Other screenings your doctor may order or schedule:

  • Blood pressure screening happens automatically at every visit for adults 18 and older. If your reading is elevated (120 to 129 on top, or higher), your provider will want to confirm it with readings taken outside the office before starting any treatment.
  • HIV screening is recommended for all adults ages 15 to 65.
  • Mammography is recommended every two years for women ages 40 to 74.
  • Bone density screening is recommended for women 65 and older, or younger postmenopausal women at increased fracture risk.

Blood work is sometimes drawn on the spot, or you may be sent to a separate lab. Results usually come back within a few days, and your provider’s office will contact you or post them to an online patient portal.

Building a Care Plan

Before you leave, your provider will summarize what they found and outline next steps. This might include referrals to specialists, follow-up lab work, vaccinations you’re due for, lifestyle recommendations, or new prescriptions. If something came up during the exam that needs further evaluation, they’ll explain what that process looks like and how soon you need to follow up.

Your provider is also thinking long-term. A first visit establishes your health baseline, the set of numbers and observations everything else gets compared against. They’ll use your family history, current health, and risk factors to build a personalized screening schedule so that future visits are efficient and targeted. Many people schedule their next wellness visit for one year out before they leave the office.

How the Visit Gets Billed

Most insurance plans cover an annual preventive wellness visit at no cost to you. But there’s an important distinction: if your provider discovers a new problem during the visit or addresses an existing one, the office may bill for both a preventive visit and a separate problem-focused visit. That second charge can come with a copay or deductible.

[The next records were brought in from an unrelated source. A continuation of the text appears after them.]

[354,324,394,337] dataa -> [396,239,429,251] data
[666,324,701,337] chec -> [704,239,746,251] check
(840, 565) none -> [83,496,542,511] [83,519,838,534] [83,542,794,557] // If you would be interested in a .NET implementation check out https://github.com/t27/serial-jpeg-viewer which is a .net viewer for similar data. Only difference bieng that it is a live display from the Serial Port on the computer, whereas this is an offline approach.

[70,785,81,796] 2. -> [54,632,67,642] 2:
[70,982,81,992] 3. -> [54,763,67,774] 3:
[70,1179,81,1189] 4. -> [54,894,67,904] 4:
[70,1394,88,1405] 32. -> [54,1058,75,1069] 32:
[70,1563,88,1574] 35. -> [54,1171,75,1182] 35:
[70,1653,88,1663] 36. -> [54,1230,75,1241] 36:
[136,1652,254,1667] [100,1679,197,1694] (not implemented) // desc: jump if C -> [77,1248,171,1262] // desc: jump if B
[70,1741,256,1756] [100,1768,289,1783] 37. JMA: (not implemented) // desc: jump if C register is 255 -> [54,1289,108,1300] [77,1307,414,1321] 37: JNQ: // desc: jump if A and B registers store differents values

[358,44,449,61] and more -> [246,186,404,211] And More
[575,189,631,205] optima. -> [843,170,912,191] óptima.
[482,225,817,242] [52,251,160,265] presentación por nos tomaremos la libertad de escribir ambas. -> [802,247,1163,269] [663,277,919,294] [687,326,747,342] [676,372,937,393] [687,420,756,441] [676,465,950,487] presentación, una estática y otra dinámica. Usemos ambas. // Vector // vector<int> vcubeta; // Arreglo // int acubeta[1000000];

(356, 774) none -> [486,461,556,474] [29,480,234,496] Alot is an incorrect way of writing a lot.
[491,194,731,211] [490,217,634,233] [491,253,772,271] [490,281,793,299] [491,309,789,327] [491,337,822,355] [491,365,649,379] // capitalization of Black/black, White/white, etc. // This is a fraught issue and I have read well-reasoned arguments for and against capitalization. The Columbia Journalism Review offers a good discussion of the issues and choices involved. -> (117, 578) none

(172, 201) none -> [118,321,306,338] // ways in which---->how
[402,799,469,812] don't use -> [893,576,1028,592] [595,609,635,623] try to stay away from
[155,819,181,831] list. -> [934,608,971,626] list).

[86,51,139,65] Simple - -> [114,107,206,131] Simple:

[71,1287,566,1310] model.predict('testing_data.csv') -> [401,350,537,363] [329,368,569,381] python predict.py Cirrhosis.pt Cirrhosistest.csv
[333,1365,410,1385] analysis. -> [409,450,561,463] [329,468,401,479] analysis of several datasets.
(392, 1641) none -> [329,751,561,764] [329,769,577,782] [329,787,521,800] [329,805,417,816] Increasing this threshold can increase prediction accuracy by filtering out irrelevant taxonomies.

For example, if you come in for a general checkup and your provider spends additional time evaluating knee pain you mention, the knee pain evaluation may be billed separately. This isn’t the office trying to upcharge you. Insurance rules require that significant additional medical work be coded and billed on its own. If you’re concerned about surprise costs, ask the front desk before your visit how problem-focused issues are handled during a wellness appointment.

Getting the Most Out of Your Time

With a median visit length under 18 minutes, preparation matters. Write down your top two or three health concerns and lead with the most important one. Bring your medication bottles or a complete list with doses. Be honest about your habits, even the ones you’re not proud of. Providers hear it all, and accurate information leads to better care. If something is unclear during the visit, ask your provider to explain it differently. You’re building a relationship that will shape your healthcare for years, and this first appointment sets the tone.